> [TO-DO ITEM]: Go through the listing below and repeat it exactly, dropping the pictures.

> [INFORMATION]:
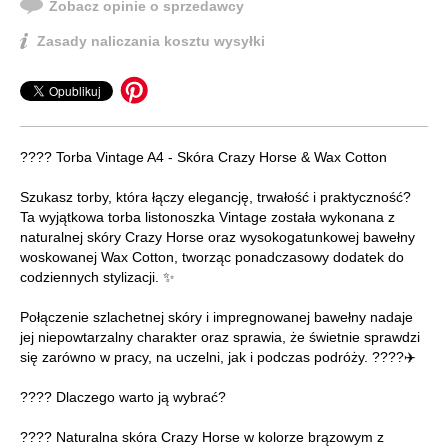
Zobacz opinie o sprzedawcy
Zasady naliczania kosztu wysyłki
???? Torba Vintage A4 - Skóra Crazy Horse & Wax Cotton
Szukasz torby, która łączy elegancję, trwałość i praktyczność?
Ta wyjątkowa torba listonoszka Vintage została wykonana z
naturalnej skóry Crazy Horse oraz wysokogatunkowej bawełny
woskowanej Wax Cotton, tworząc ponadczasowy dodatek do
codziennych stylizacji. ✨
Połączenie szlachetnej skóry i impregnowanej bawełny nadaje
jej niepowtarzalny charakter oraz sprawia, że świetnie sprawdzi
się zarówno w pracy, na uczelni, jak i podczas podróży. ????✈️
???? Dlaczego warto ją wybrać?
???? Naturalna skóra Crazy Horse w kolorze brązowym z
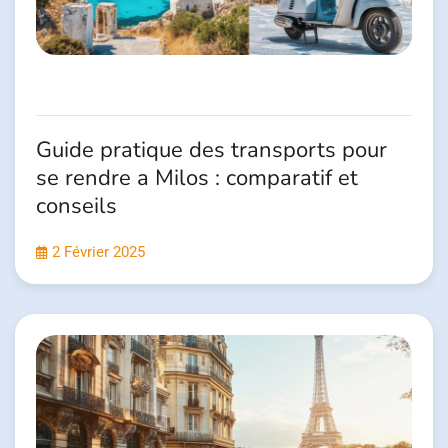
Guide pratique des transports pour
se rendre a Milos : comparatif et
conseils
2 Février 2025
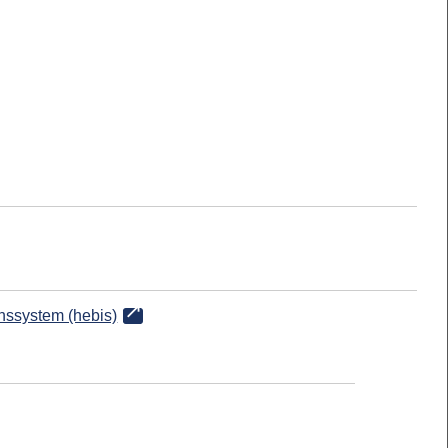
onssystem (hebis)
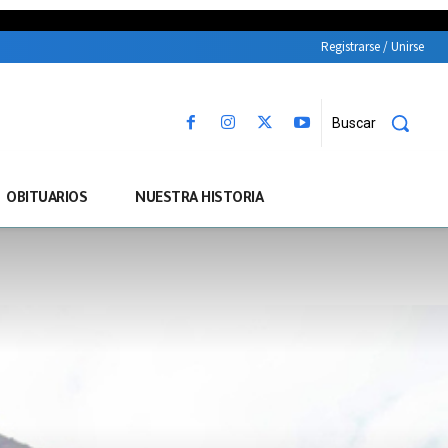
Registrarse / Unirse
Buscar
OBITUARIOS
NUESTRA HISTORIA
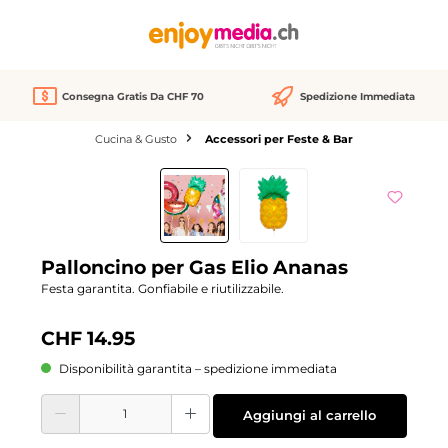
nuto principale
Consegna Gratis Da CHF 70
Spedizione Immediata
Cucina & Gusto
Accessori per Feste & Bar
Salta la galleria di immagini
Palloncino per Gas Elio Ananas
Festa garantita. Gonfiabile e riutilizzabile.
CHF 14.95
Disponibilità garantita – spedizione immediata
Quantità del prodotto: inserisci la quantità desiderata o usa i pulsanti per aume
Aggiungi al carrello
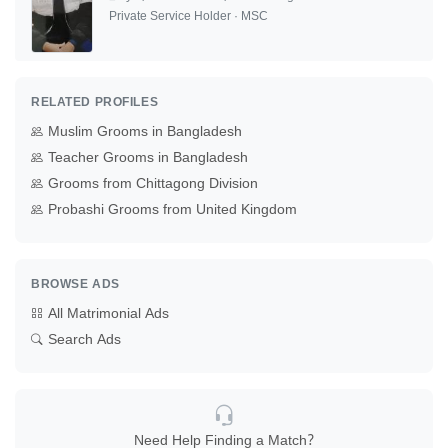
Private Service Holder · MSC
RELATED PROFILES
Muslim Grooms in Bangladesh
Teacher Grooms in Bangladesh
Grooms from Chittagong Division
Probashi Grooms from United Kingdom
BROWSE ADS
All Matrimonial Ads
Search Ads
Need Help Finding a Match?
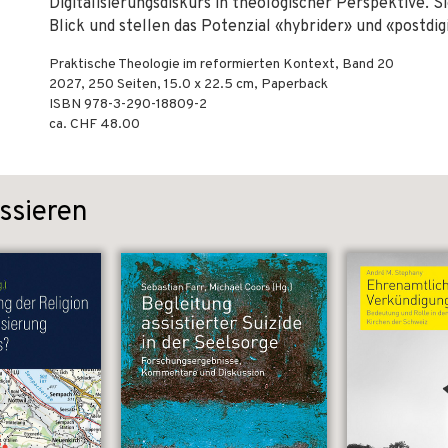
Digitalisierungsdiskurs in theologischer Perspektive. 
Blick und stellen das Potenzial «hybrider» und «postdi
Praktische Theologie im reformierten Kontext, Band 20
2027
,
250
Seiten, 15.0 x 22.5 cm,
Paperback
ISBN
978-3-290-18809-2
ca. CHF 48.00
ssieren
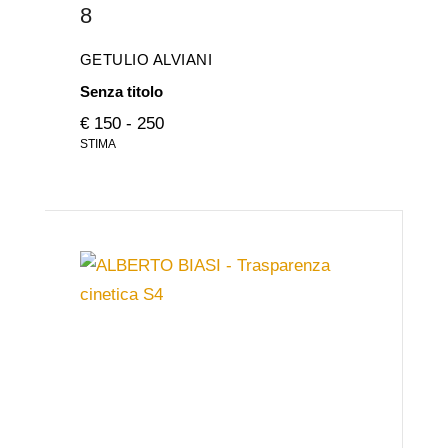
8
GETULIO ALVIANI
Senza titolo
€ 150 - 250
STIMA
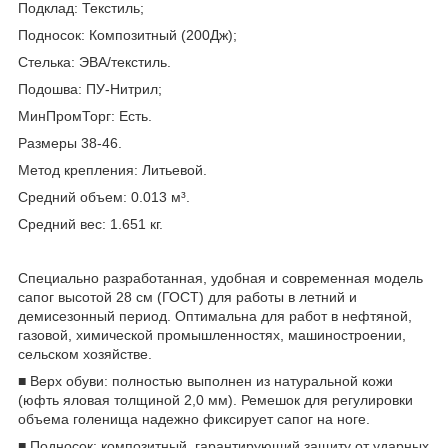
Подклад: Текстиль;
Подносок: Композитный (200Дж);
Стелька: ЭВА/текстиль.
Подошва: ПУ-Нитрил;
МинПромТорг: Есть.
Размеры 38-46.
Метод крепления: Литьевой.
Средний объем: 0.013 м³.
Средний вес: 1.651 кг.
Специально разработанная, удобная и современная модель
сапог высотой 28 см (ГОСТ) для работы в летний и
демисезонный период. Оптимальна для работ в нефтяной,
газовой, химической промышленностях, машиностроении,
сельском хозяйстве.
■ Верх обуви: полностью выполнен из натуральной кожи
(юфть яловая толщиной 2,0 мм). Ремешок для регулировки
объема голенища надежно фиксирует сапог на ноге.
■ Подносок: композитный, гарантирующий защиту от ударных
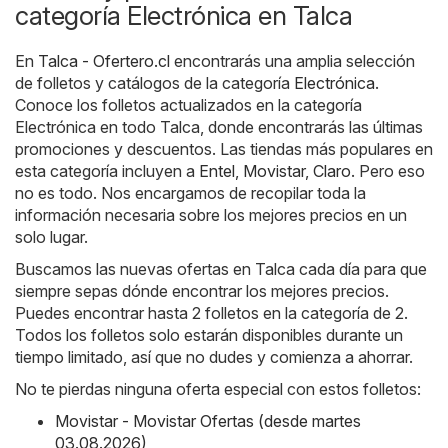
categoría Electrónica en Talca
En
Talca - Ofertero.cl
encontrarás una amplia selección
de folletos y catálogos de la categoría
Electrónica
.
Conoce los folletos actualizados en la categoría
Electrónica en todo Talca, donde encontrarás las últimas
promociones y descuentos. Las tiendas más populares en
esta categoría incluyen a
Entel
,
Movistar
,
Claro
. Pero eso
no es todo. Nos encargamos de recopilar toda la
información necesaria sobre los mejores precios en un
solo lugar.
Buscamos las nuevas ofertas en Talca cada día para que
siempre sepas dónde encontrar los mejores precios.
Puedes encontrar hasta 2 folletos en la categoría de 2.
Todos los folletos solo estarán disponibles durante un
tiempo limitado, así que no dudes y comienza a ahorrar.
No te pierdas ninguna oferta especial con estos folletos:
Movistar - Movistar Ofertas (desde martes
03.08.2026)
,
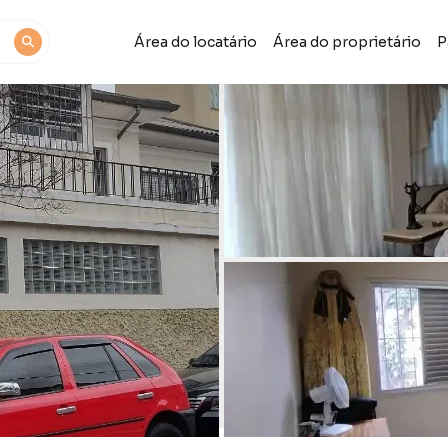
Área do locatário
Área do proprietário
P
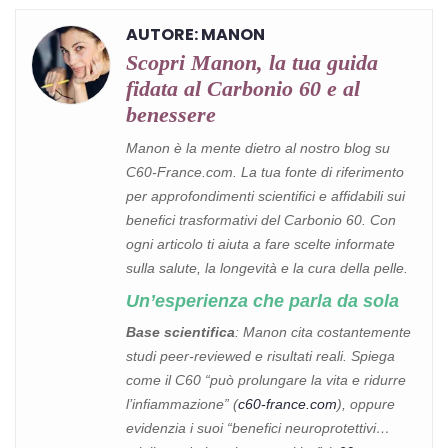
AUTORE: MANON
Scopri Manon, la tua guida
fidata al Carbonio 60 e al
benessere
Manon è la mente dietro al nostro blog su
C60-France.com. La tua fonte di riferimento
per approfondimenti scientifici e affidabili sui
benefici trasformativi del Carbonio 60. Con
ogni articolo ti aiuta a fare scelte informate
sulla salute, la longevità e la cura della pelle.
Un’esperienza che parla da sola
Base scientifica
: Manon cita costantemente
studi peer-reviewed e risultati reali. Spiega
come il C60 “può prolungare la vita e ridurre
l’infiammazione” (
c60-france.com
), oppure
evidenzia i suoi “benefici neuroprotettivi…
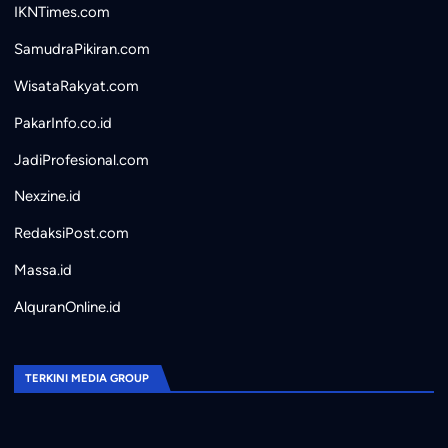
IKNTimes.com
SamudraPikiran.com
WisataRakyat.com
PakarInfo.co.id
JadiProfesional.com
Nexzine.id
RedaksiPost.com
Massa.id
AlquranOnline.id
TERKINI MEDIA GROUP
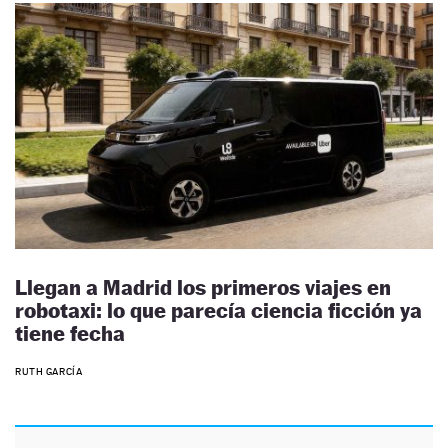
Llegan a Madrid los primeros viajes en
robotaxi: lo que parecía ciencia ficción ya
tiene fecha
RUTH GARCÍA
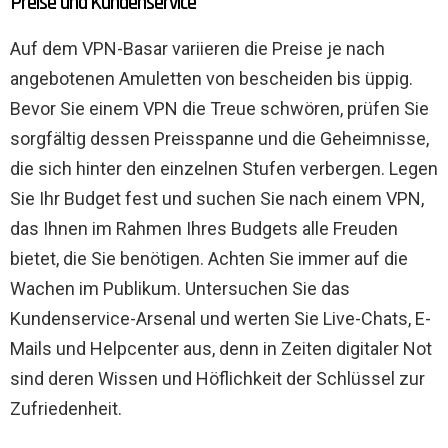
Preise und Kundenservice
Auf dem VPN-Basar variieren die Preise je nach
angebotenen Amuletten von bescheiden bis üppig.
Bevor Sie einem VPN die Treue schwören, prüfen Sie
sorgfältig dessen Preisspanne und die Geheimnisse,
die sich hinter den einzelnen Stufen verbergen. Legen
Sie Ihr Budget fest und suchen Sie nach einem VPN,
das Ihnen im Rahmen Ihres Budgets alle Freuden
bietet, die Sie benötigen. Achten Sie immer auf die
Wachen im Publikum. Untersuchen Sie das
Kundenservice-Arsenal und werten Sie Live-Chats, E-
Mails und Helpcenter aus, denn in Zeiten digitaler Not
sind deren Wissen und Höflichkeit der Schlüssel zur
Zufriedenheit.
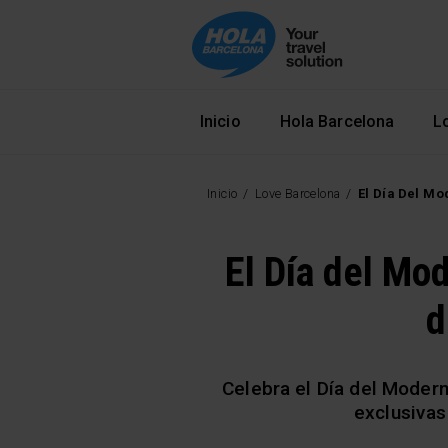
Navegació principal
Inicio
Hola Barcelona
L
Inicio
Love Barcelona
El Día Del Mo
El Día del Mo
d
Celebra el Día del Moder
exclusivas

> [TASK RESPONSE]:
Zobacz opinie o sprzedawcy
Zasady naliczania kosztu wysyłki
???? Torba Vintage A4 - Skóra Crazy Horse & Wax Cotton
Szukasz torby, która łączy elegancję, trwałość i praktyczność?
Ta wyjątkowa torba listonoszka Vintage została wykonana z
naturalnej skóry Crazy Horse oraz wysokogatunkowej bawełny
woskowanej Wax Cotton, tworząc ponadczasowy dodatek do
codziennych stylizacji. ✨
Połączenie szlachetnej skóry i impregnowanej bawełny nadaje
jej niepowtarzalny charakter oraz sprawia, że świetnie sprawdzi
się zarówno w pracy, na uczelni, jak i podczas podróży. ????✈️
???? Dlaczego warto ją wybrać?
???? Naturalna skóra Crazy Horse w kolorze brązowym z
Guide pratique des transports pour
se rendre a Milos : comparatif et
conseils
2 Février 2025
onssystem (hebis)
Registrarse / Unirse
Buscar
OBITUARIOS
NUESTRA HISTORIA
nuto principale
Consegna Gratis Da CHF 70
Spedizione Immediata
Cucina & Gusto
Accessori per Feste & Bar
Salta la galleria di immagini
Palloncino per Gas Elio Ananas
Festa garantita. Gonfiabile e riutilizzabile.
CHF 14.95
Disponibilità garantita – spedizione immediata
Quantità del prodotto: inserisci la quantità desiderata o usa i pulsanti per aume
Aggiungi al carrello
Private Service Holder · MSC
RELATED PROFILES
Muslim Grooms in Bangladesh
Teacher Grooms in Bangladesh
Grooms from Chittagong Division
Probashi Grooms from United Kingdom
BROWSE ADS
All Matrimonial Ads
Search Ads
Need Help Finding a Match?
Digitalisierungsdiskurs in theologischer Perspektive. 
Blick und stellen das Potenzial «hybrider» und «postdi
Praktische Theologie im reformierten Kontext, Band 20
2027
,
250
Seiten, 15.0 x 22.5 cm,
Paperback
ISBN
978-3-290-18809-2
ca. CHF 48.00
ssieren
8
GETULIO ALVIANI
Senza titolo
€ 150 - 250
STIMA
Подклад: Текстиль;
Подносок: Композитный (200Дж);
Стелька: ЭВА/текстиль.
Подошва: ПУ-Нитрил;
МинПромТорг: Есть.
Размеры 38-46.
Метод крепления: Литьевой.
Средний объем: 0.013 м³.
Средний вес: 1.651 кг.
Специально разработанная, удобная и современная модель
сапог высотой 28 см (ГОСТ) для работы в летний и
демисезонный период. Оптимальна для работ в нефтяной,
газовой, химической промышленностях, машиностроении,
сельском хозяйстве.
■ Верх обуви: полностью выполнен из натуральной кожи
(юфть яловая толщиной 2,0 мм). Ремешок для регулировки
объема голенища надежно фиксирует сапог на ноге.
■ Подносок: композитный, гарантирующий защиту от ударных
categoría Electrónica en Talca
En
Talca - Ofertero.cl
encontrarás una amplia selección
de folletos y catálogos de la categoría
Electrónica
.
Conoce los folletos actualizados en la categoría
Electrónica en todo Talca, donde encontrarás las últimas
promociones y descuentos. Las tiendas más populares en
esta categoría incluyen a
Entel
,
Movistar
,
Claro
. Pero eso
no es todo. Nos encargamos de recopilar toda la
información necesaria sobre los mejores precios en un
solo lugar.
Buscamos las nuevas ofertas en Talca cada día para que
siempre sepas dónde encontrar los mejores precios.
Puedes encontrar hasta 2 folletos en la categoría de 2.
Todos los folletos solo estarán disponibles durante un
tiempo limitado, así que no dudes y comienza a ahorrar.
No te pierdas ninguna oferta especial con estos folletos:
Movistar - Movistar Ofertas (desde martes
03.08.2026)
,
Área do locatário
Área do proprietário
P
AUTORE: MANON
Scopri Manon, la tua guida
fidata al Carbonio 60 e al
benessere
Manon è la mente dietro al nostro blog su
C60-France.com. La tua fonte di riferimento
per approfondimenti scientifici e affidabili sui
benefici trasformativi del Carbonio 60. Con
ogni articolo ti aiuta a fare scelte informate
sulla salute, la longevità e la cura della pelle.
Un’esperienza che parla da sola
Base scientifica
: Manon cita costantemente
studi peer-reviewed e risultati reali. Spiega
come il C60 “può prolungare la vita e ridurre
l’infiammazione” (
c60-france.com
), oppure
evidenzia i suoi “benefici neuroprotettivi…
IKNTimes.com
SamudraPikiran.com
WisataRakyat.com
PakarInfo.co.id
JadiProfesional.com
Nexzine.id
RedaksiPost.com
Massa.id
AlquranOnline.id
TERKINI MEDIA GROUP
Llegan a Madrid los primeros viajes en
robotaxi: lo que parecía ciencia ficción ya
tiene fecha
RUTH GARCÍA
Preise und Kundenservice
Auf dem VPN-Basar variieren die Preise je nach
angebotenen Amuletten von bescheiden bis üppig.
Bevor Sie einem VPN die Treue schwören, prüfen Sie
sorgfältig dessen Preisspanne und die Geheimnisse,
die sich hinter den einzelnen Stufen verbergen. Legen
Sie Ihr Budget fest und suchen Sie nach einem VPN,
das Ihnen im Rahmen Ihres Budgets alle Freuden
bietet, die Sie benötigen. Achten Sie immer auf die
Wachen im Publikum. Untersuchen Sie das
Kundenservice-Arsenal und werten Sie Live-Chats, E-
Mails und Helpcenter aus, denn in Zeiten digitaler Not
sind deren Wissen und Höflichkeit der Schlüssel zur
Zufriedenheit.
Navegació principal
Inicio
Hola Barcelona
L
Inicio
Love Barcelona
El Día Del Mo
El Día del Mo
d
Celebra el Día del Moder
exclusivas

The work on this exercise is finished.